Les petites peurs qui deviennent des montagnes
Evidemment, je parle de choses un peu « extrêmes », dirons-nous. Et certes pas indispensables. Ce n’est pas grave si je ne fais jamais de parapente. Je pourrais faire une liste longue comme trois bras de choses que je ne ferai sans doute jamais et tout ça n’est pas si grave. J’aime vivre des expériences, oui, ressentir des choses. J’ai envie de savoir ce que ça fait de voler dans les airs. Mais si ça n’arrive pas, je ne crois pas que sur mon lit de mort, j’y penserai comme un lourd regret. Mais la peur d’avoir peur peut me bloquer sur des trucs plus triviaux genre… chanter sur scène. Quand j’étais ado, un de mes rêves de célébrité était de devenir chanteuse. Je me rêvais en chanteuse un peu confidentielle qui fait des petites salles, seule sur scène avec sa guitare. Oui, je n’ai jamais su jouer de guitare mais les rêves, hein… Sauf que mon esprit, salopard, me soufflait à l’oreille que je ne serais pas capable de faire ça. Car le stress me ferait trembler la voix. Vraiment, j’avais une admiration sans borne pour les artistes qui, non seulement se souvenaient des paroles, mais surtout ne faisaient pas de couacs, avaient la voix ferme. La vie m’a finalement prouvée que j’étais tout aussi capable. Bon, déjà, j’ai une excellente mémoire donc les paroles, j’ai jamais eu de soucis mais la voix… Bah, c’est comme tout, faut s’entraîner.
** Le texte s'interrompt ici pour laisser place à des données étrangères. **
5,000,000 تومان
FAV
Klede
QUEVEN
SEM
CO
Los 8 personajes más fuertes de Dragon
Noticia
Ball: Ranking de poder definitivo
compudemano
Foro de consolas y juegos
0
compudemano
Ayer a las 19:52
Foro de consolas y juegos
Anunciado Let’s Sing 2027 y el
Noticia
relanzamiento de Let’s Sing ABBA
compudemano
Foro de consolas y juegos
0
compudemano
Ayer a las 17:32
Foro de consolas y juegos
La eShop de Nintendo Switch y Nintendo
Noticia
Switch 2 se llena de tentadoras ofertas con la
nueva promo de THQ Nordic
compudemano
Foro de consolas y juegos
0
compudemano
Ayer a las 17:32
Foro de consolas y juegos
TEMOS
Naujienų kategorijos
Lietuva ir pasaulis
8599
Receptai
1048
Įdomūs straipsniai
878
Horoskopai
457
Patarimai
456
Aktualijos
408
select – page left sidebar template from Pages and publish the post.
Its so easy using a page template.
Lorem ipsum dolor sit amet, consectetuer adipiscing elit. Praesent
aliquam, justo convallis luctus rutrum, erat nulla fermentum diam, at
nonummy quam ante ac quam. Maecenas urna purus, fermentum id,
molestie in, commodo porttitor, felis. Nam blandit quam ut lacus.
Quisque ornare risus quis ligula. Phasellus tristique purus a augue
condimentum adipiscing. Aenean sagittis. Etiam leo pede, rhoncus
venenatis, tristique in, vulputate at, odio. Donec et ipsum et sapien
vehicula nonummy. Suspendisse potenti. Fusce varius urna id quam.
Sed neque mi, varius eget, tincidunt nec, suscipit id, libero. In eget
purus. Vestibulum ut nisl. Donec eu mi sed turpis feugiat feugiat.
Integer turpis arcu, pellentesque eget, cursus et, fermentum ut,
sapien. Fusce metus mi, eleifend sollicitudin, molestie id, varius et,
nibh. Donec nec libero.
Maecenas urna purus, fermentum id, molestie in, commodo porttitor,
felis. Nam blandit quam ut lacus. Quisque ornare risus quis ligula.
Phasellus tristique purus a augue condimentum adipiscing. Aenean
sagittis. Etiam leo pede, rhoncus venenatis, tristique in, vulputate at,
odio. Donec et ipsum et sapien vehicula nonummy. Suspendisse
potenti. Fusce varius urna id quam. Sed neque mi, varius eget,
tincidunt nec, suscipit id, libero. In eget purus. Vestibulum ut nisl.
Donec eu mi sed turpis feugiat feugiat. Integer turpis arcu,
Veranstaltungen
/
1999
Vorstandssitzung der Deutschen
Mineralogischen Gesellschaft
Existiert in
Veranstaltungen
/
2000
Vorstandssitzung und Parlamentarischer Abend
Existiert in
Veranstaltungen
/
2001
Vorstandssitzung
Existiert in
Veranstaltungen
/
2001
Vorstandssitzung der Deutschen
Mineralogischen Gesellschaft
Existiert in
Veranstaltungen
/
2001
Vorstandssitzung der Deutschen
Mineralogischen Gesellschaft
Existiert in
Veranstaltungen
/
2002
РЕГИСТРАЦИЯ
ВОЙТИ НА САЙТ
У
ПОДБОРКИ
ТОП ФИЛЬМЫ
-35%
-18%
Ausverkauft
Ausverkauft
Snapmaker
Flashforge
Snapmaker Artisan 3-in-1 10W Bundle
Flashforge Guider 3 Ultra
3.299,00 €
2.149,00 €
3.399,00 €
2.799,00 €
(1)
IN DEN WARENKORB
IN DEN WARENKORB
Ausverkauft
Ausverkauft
Et je vous cache pas que la comédie musicale me manque, aujourd’hui. La peur d’avoir peur a failli me faire passer à côté de jolis moments dans ma vie. Parce que la joie pure que l’on ressent à la fin de la représentation, quand tout s’est bien passé et qu’on n’a plus qu’à savourer les applaudissements, c’est un moment à vivre.
Une charge mentale inutile
La peur d’avoir peur est une charge mentale stupide. Déjà parce qu’il est naturel d’avoir peur. Ensuite, si au dernier moment, on change d’avis par pétoche, c’est un droit. Ce n’est pas grave. Il faut s’écouter. Ca ne sert à rien de se forcer à vivre un truc qu’on n’est pas en état de savourer. On a suffisamment de moments pénibles à subir au quotidien, on va pas aller s’en rajouter par pur sadisme. Surtout que ce n’est pas parce que ce jour-là, vous n’avez pas la force d’y aller que ce sera définitif. S’écouter, c’est bien. Et si des personnes vous considèrent comme un boulet pour ça, j’ai envie de dire que ce ne sont pas des personnes très bienveillantes. A partir de là, leur avis… Tout est question de perspective et de ce qu’on va faire de notre cerveau reptilien. Soit on le laisse prendre toute la place et nous raconter les pires horreurs. Soit on le remercie et on le raisonne. Evidemment, ce que je dis, c’est du « plus facile à dire qu’à faire » mais hé, le cerveau, c’est comme tout. A force d’entraînement…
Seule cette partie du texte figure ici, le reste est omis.